Reproduce every line of the data below verbatim, omitting the pictures from your answer.

(Transcribed page contents)
==========
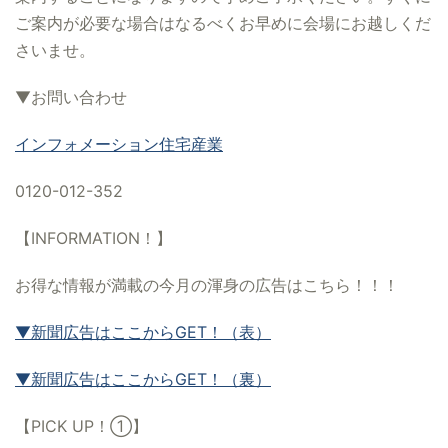
ご案内が必要な場合はなるべくお早めに会場にお越しくだ
さいませ。
▼お問い合わせ
インフォメーション住宅産業
0120-012-352
【INFORMATION！】
お得な情報が満載の今月の渾身の広告はこちら！！！
▼新聞広告はここからGET！（表）
▼新聞広告はここからGET！（裏）
【PICK UP！①】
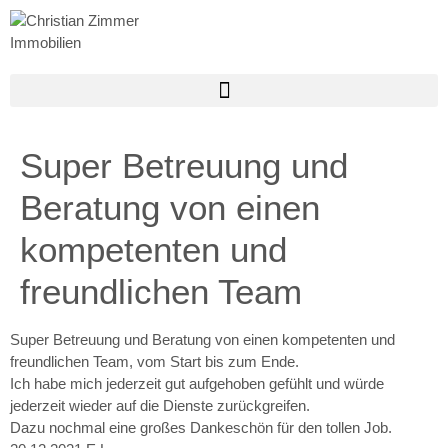
Super Betreuung und
Beratung von einen
kompetenten und
freundlichen Team
Super Betreuung und Beratung von einen kompetenten und
freundlichen Team, vom Start bis zum Ende.
Ich habe mich jederzeit gut aufgehoben gefühlt und würde
jederzeit wieder auf die Dienste zurückgreifen.
Dazu nochmal eine großes Dankeschön für den tollen Job.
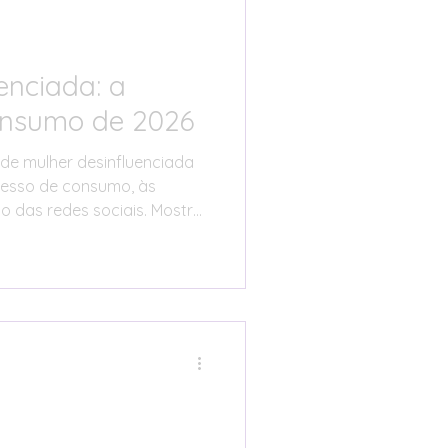
enciada: a
onsumo de 2026
 de mulher desinfluenciada
esso de consumo, às
ão das redes sociais. Mostra
res e famílias procuram
ia, reduzir impulsos,
plificar a vida sem perder
apresenta passos práticos
ificar gatilhos emocionais,
adaptar escolhas a diferentes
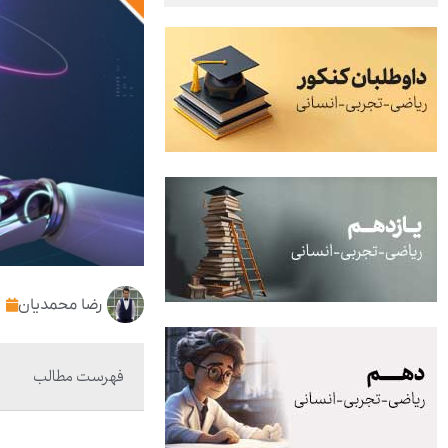
رضا محمدیان
فهرست مطالب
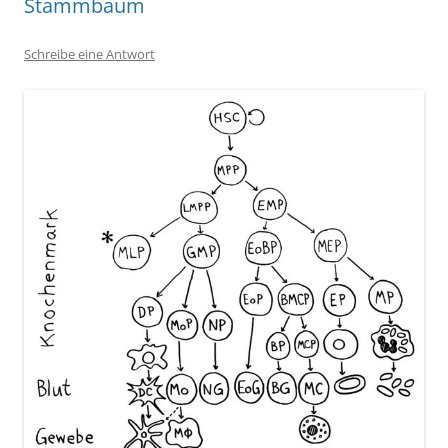
Stammbaum
Schreibe eine Antwort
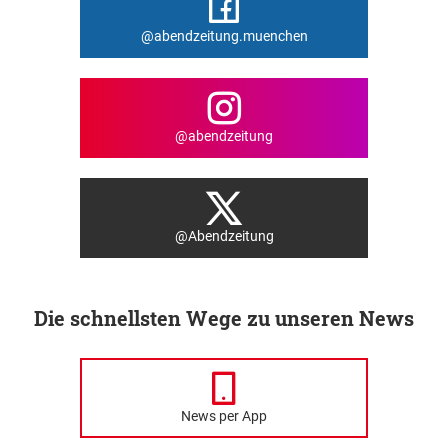
@abendzeitung.muenchen
@abendzeitung
@Abendzeitung
Die schnellsten Wege zu unseren News
News per App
==========
### [Exercise solution]
ご案内が必要な場合はなるべくお早めに会場にお越しくだ
さいませ。
▼お問い合わせ
インフォメーション住宅産業
0120-012-352
【INFORMATION！】
お得な情報が満載の今月の渾身の広告はこちら！！！
▼新聞広告はここからGET！（表）
▼新聞広告はここからGET！（裏）
【PICK UP！①】
Super Betreuung und
Beratung von einen
kompetenten und
freundlichen Team
Super Betreuung und Beratung von einen kompetenten und
freundlichen Team, vom Start bis zum Ende.
Ich habe mich jederzeit gut aufgehoben gefühlt und würde
jederzeit wieder auf die Dienste zurückgreifen.
Dazu nochmal eine großes Dankeschön für den tollen Job.
enciada: a
onsumo de 2026
 de mulher desinfluenciada
esso de consumo, às
ão das redes sociais. Mostra
res e famílias procuram
ia, reduzir impulsos,
plificar a vida sem perder
apresenta passos práticos
ificar gatilhos emocionais,
adaptar escolhas a diferentes
رضا محمدیان
فهرست مطالب
Stammbaum
Schreibe eine Antwort
@abendzeitung.muenchen
@abendzeitung
@Abendzeitung
Die schnellsten Wege zu unseren News
News per App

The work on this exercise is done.